What you return must be every line below that includes the word "expertos".

## TASK MATERIAL
Content starts

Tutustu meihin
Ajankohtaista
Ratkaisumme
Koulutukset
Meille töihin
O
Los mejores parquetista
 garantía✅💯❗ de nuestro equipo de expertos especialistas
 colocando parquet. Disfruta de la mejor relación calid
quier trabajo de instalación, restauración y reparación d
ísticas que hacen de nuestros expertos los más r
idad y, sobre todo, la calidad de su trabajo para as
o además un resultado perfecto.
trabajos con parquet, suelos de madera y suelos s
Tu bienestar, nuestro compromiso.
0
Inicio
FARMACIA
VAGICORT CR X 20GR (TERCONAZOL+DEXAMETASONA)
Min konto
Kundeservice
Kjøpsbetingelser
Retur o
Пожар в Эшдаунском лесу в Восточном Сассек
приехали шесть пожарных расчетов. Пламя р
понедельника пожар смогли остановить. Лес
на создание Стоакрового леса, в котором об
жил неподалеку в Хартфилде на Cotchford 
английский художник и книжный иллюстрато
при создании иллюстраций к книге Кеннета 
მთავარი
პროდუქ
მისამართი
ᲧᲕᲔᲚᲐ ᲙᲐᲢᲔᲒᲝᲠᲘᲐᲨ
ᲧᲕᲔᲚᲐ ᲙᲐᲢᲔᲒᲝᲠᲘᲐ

Content ends
Content starts

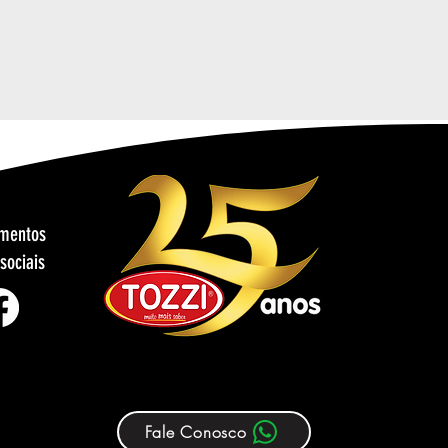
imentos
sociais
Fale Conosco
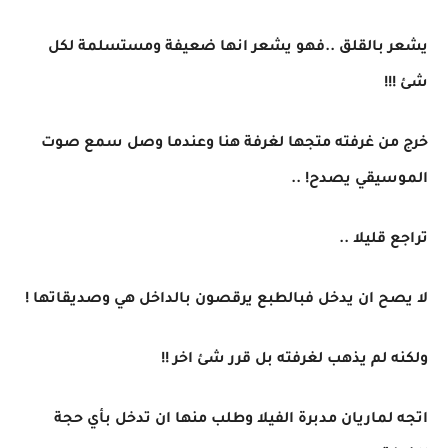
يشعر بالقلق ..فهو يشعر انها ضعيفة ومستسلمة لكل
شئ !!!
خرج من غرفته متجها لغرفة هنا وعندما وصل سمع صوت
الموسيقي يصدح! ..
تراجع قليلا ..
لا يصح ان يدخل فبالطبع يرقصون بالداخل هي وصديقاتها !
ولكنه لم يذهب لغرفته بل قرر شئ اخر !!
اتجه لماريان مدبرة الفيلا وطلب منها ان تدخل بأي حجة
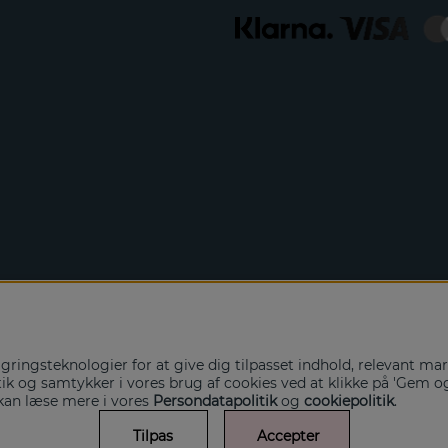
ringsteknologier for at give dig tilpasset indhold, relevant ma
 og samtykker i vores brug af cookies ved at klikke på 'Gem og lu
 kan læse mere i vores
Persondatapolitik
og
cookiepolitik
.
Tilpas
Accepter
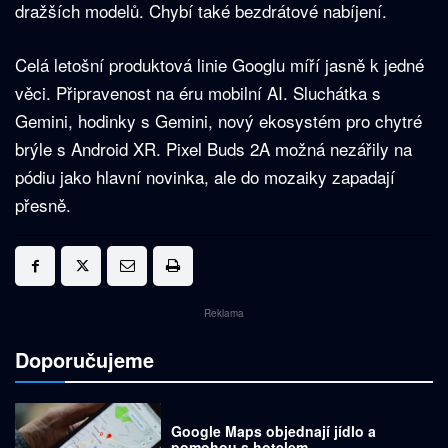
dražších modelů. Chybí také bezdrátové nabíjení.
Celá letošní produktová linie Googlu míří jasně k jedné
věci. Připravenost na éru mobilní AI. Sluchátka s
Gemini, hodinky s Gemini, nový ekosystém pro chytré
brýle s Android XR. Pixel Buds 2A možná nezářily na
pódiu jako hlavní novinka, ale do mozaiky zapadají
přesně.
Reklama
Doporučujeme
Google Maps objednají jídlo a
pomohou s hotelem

Content ends

## TASK ANSWER
 garantía✅💯❗ de nuestro equipo de expertos especialistas
ísticas que hacen de nuestros expertos los más r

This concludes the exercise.